══ Data supplied ══
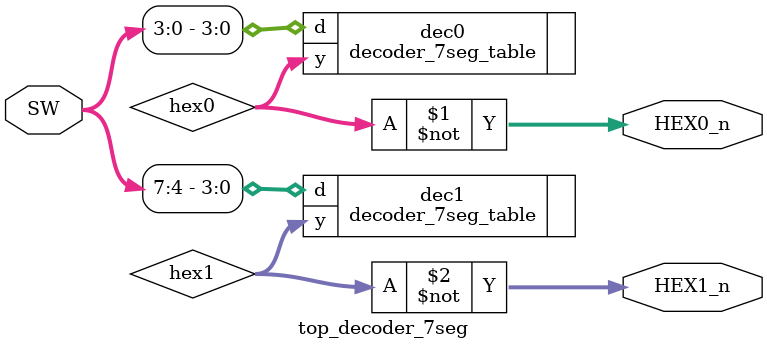
<source format=sv>

module top_decoder_7seg(
    input logic[9:0] SW, //! スイッチ入力
    output logic[6:0] HEX0_n, //! 7セグメントLED出力
    output logic[6:0] HEX1_n //! 7セグメントLED出力
  );

  // 正論理用の信号
  logic[6:0] hex0, hex1; // 7セグメントLED出力
  assign HEX0_n = ~hex0;
  assign HEX1_n = ~hex1;

  // 一つ目の7セグメントLEDのデコーダ
  decoder_7seg_table dec0(
                       .d(SW[3:0]),
                       .y(hex0)
                     );

  // 二つ目の7セグメントLEDのデコーダ
  decoder_7seg_table dec1(
                       .d(SW[7:4]),
                       .y(hex1)
                     );
endmodule

</source>
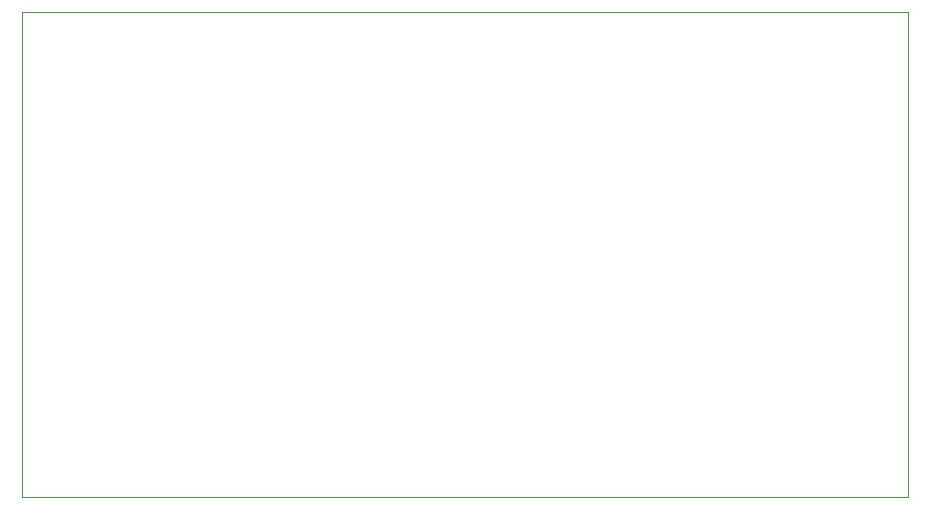
<source format=gbr>
G04 #@! TF.GenerationSoftware,KiCad,Pcbnew,5.99.0-unknown-529461e~100~ubuntu18.04.1*
G04 #@! TF.CreationDate,2019-11-06T10:36:20+01:00*
G04 #@! TF.ProjectId,f9p_board,6639705f-626f-4617-9264-2e6b69636164,rev?*
G04 #@! TF.SameCoordinates,Original*
G04 #@! TF.FileFunction,Profile,NP*
%FSLAX46Y46*%
G04 Gerber Fmt 4.6, Leading zero omitted, Abs format (unit mm)*
G04 Created by KiCad (PCBNEW 5.99.0-unknown-529461e~100~ubuntu18.04.1) date 2019-11-06 10:36:20*
%MOMM*%
%LPD*%
G04 APERTURE LIST*
%ADD10C,0.050000*%
G04 APERTURE END LIST*
D10*
X120000000Y-53000000D02*
X120000000Y-94000000D01*
X45000000Y-53000000D02*
X120000000Y-53000000D01*
X45000000Y-94000000D02*
X45000000Y-53000000D01*
X120000000Y-94000000D02*
X45000000Y-94000000D01*
M02*

</source>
═══
§ **What is being asked**
Give the number of lines in the data above that contain the word "unknown", with no accompanying text.

§ **Answer for the task**
2